▸ **SOURCE RECORDS**:

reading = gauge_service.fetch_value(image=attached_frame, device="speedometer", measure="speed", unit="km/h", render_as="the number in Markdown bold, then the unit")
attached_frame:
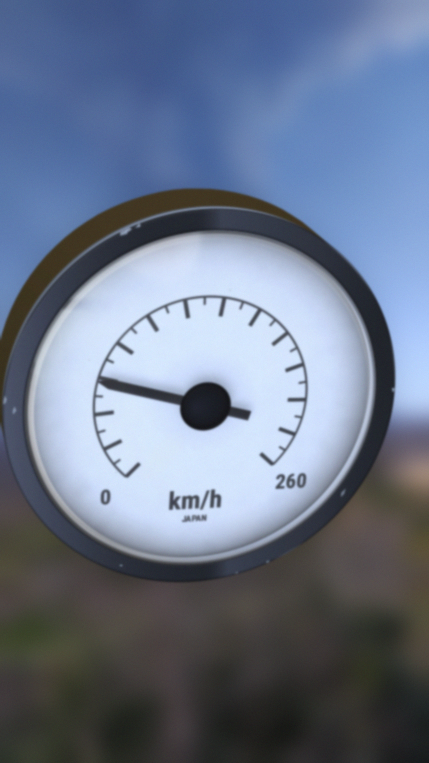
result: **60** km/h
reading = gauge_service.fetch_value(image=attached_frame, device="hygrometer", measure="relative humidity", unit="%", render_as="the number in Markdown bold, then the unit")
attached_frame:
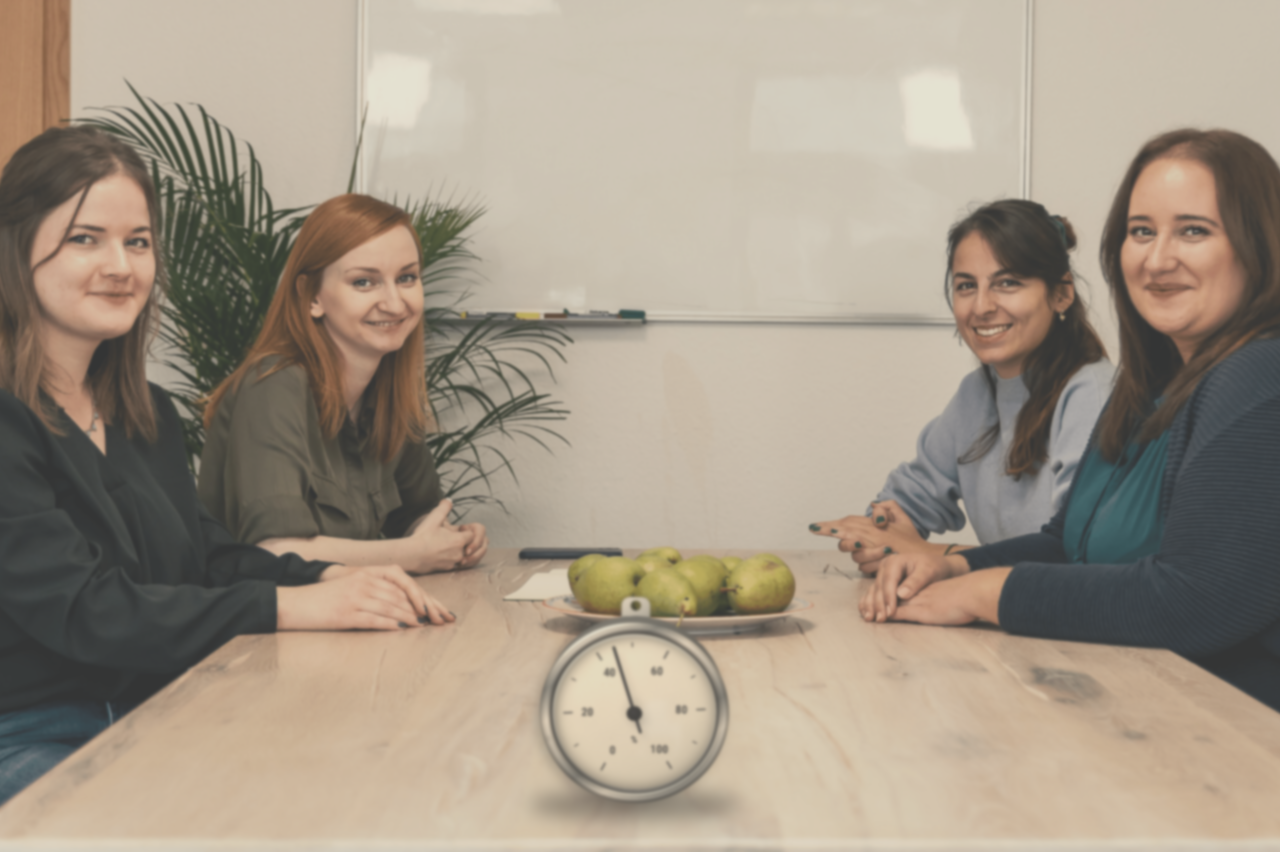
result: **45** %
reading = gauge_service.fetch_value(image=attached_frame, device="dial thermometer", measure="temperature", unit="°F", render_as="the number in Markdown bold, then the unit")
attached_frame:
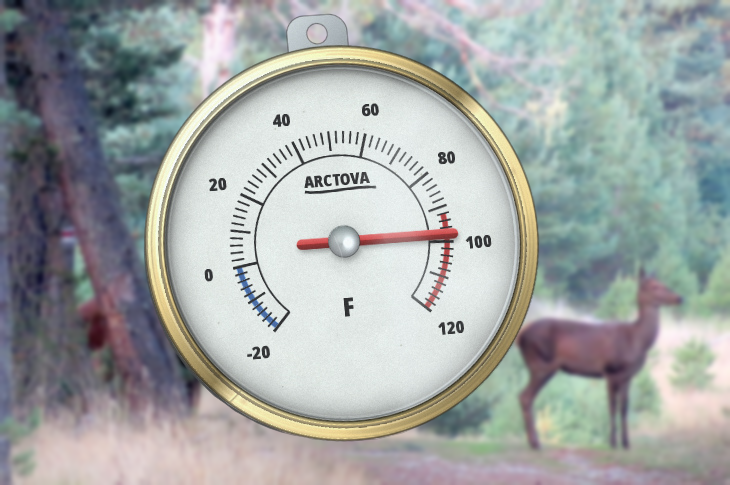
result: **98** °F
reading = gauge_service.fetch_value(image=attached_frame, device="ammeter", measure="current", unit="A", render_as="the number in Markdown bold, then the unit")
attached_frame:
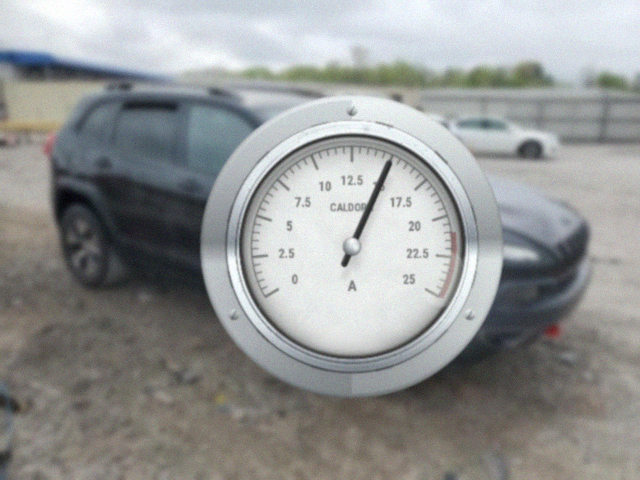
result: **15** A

--

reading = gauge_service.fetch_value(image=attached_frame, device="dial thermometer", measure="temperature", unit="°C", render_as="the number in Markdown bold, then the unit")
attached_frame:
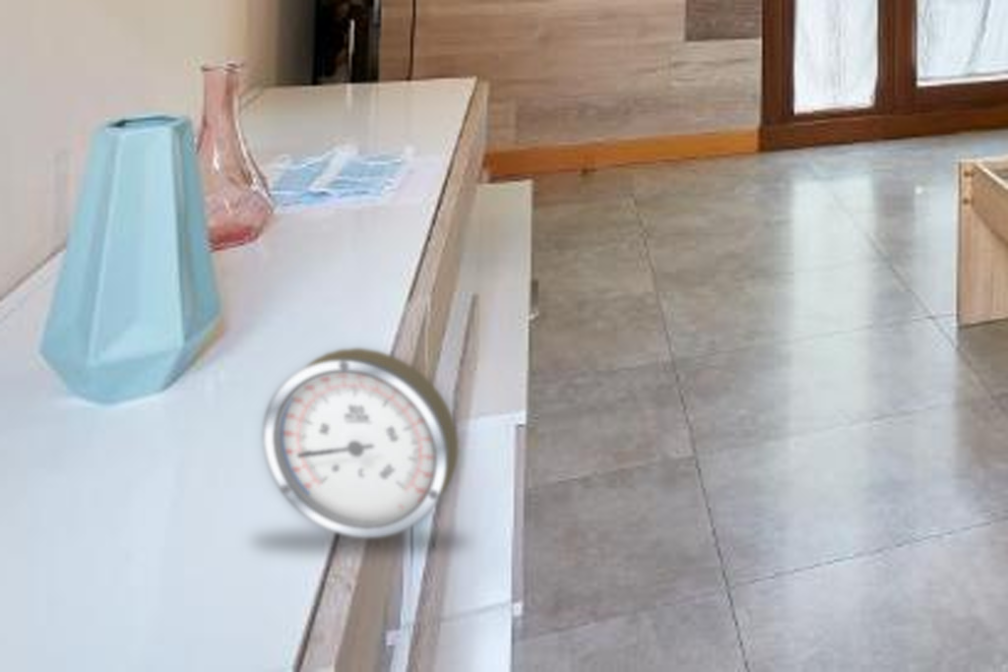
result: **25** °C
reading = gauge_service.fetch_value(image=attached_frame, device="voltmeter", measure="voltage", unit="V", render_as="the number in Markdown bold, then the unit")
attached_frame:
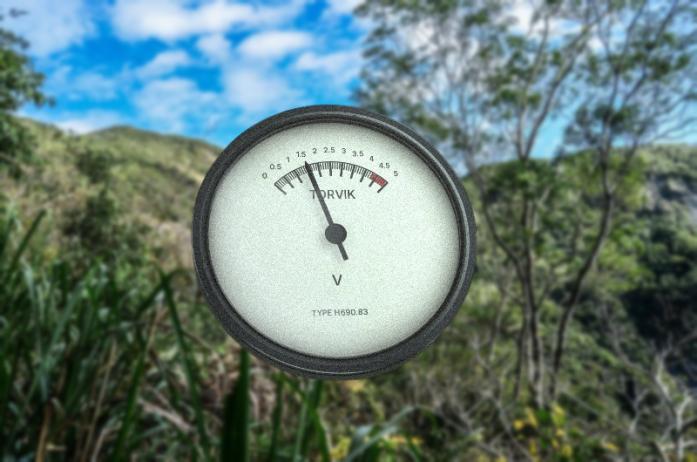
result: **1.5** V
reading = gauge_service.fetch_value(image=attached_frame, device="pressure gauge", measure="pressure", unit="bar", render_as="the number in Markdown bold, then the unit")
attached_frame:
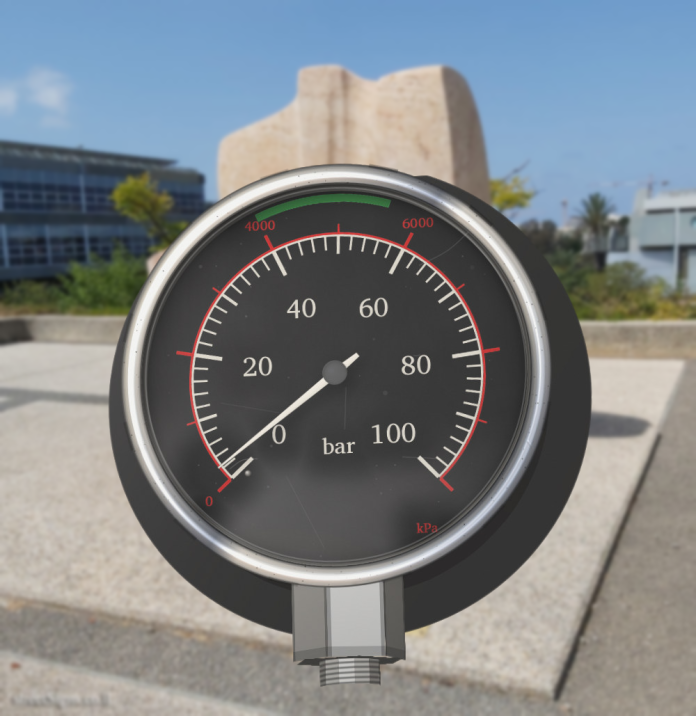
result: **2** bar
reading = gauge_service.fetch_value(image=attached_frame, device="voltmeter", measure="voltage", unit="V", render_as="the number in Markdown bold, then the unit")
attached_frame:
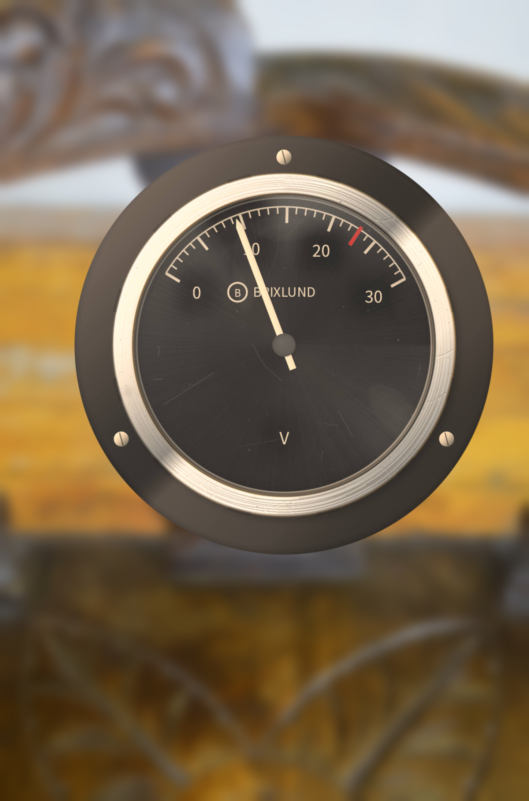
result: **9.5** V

---

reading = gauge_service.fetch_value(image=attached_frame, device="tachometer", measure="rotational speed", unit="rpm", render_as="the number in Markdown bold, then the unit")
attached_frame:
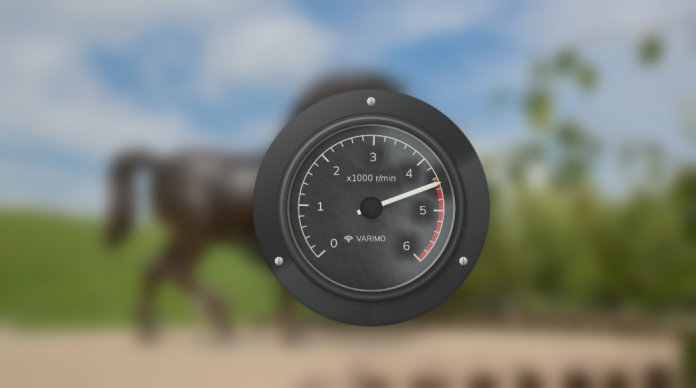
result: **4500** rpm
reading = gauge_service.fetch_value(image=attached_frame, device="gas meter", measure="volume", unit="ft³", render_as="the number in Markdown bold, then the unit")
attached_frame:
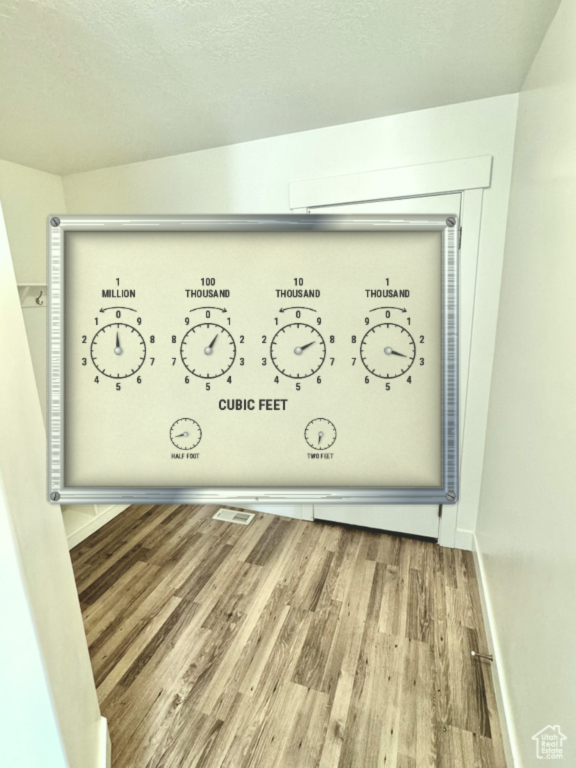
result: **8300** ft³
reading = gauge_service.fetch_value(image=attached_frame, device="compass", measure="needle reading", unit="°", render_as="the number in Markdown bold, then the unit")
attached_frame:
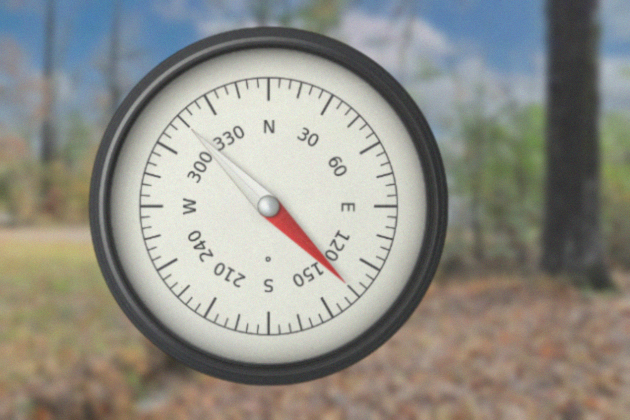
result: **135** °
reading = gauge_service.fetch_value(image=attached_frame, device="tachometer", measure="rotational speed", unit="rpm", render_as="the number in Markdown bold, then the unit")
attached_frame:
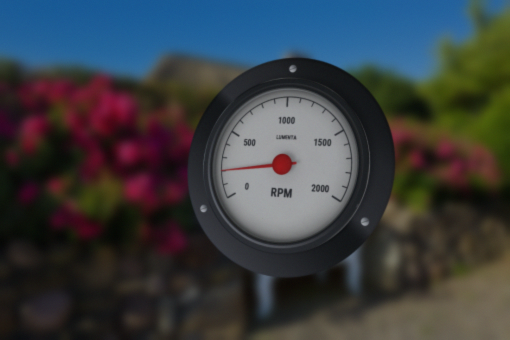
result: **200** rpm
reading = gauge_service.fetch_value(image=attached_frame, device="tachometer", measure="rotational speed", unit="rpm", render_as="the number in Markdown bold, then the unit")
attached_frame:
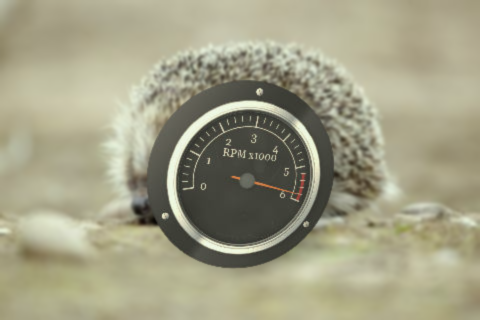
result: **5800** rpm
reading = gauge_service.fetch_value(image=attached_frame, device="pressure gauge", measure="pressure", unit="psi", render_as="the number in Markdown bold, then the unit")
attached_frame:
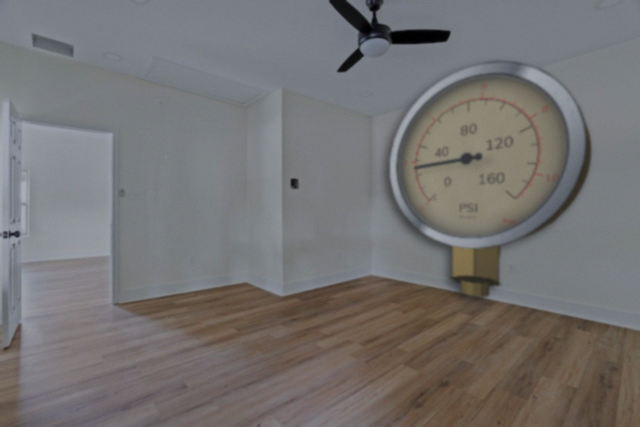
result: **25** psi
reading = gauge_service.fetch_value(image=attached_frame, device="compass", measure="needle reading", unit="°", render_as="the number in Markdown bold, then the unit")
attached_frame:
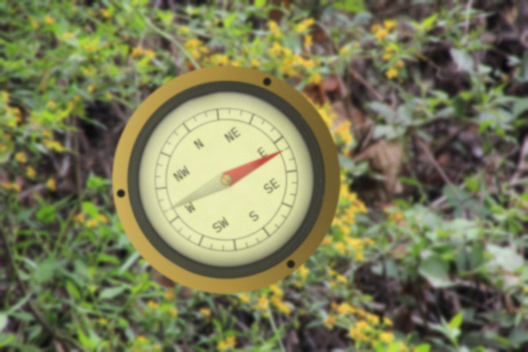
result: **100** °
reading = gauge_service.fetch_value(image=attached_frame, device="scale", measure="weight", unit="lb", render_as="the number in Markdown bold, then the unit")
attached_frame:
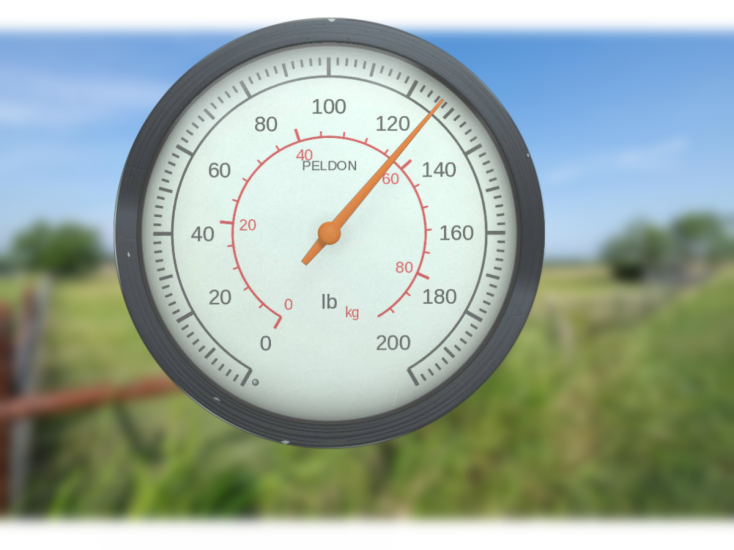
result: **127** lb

▸ **YOUR TASK**:
Show every line above that contains the word "temperature", copied in full.

▸ **ANSWER FOR THIS EXERCISE**:
reading = gauge_service.fetch_value(image=attached_frame, device="dial thermometer", measure="temperature", unit="°F", render_as="the number in Markdown bold, then the unit")
reading = gauge_service.fetch_value(image=attached_frame, device="dial thermometer", measure="temperature", unit="°C", render_as="the number in Markdown bold, then the unit")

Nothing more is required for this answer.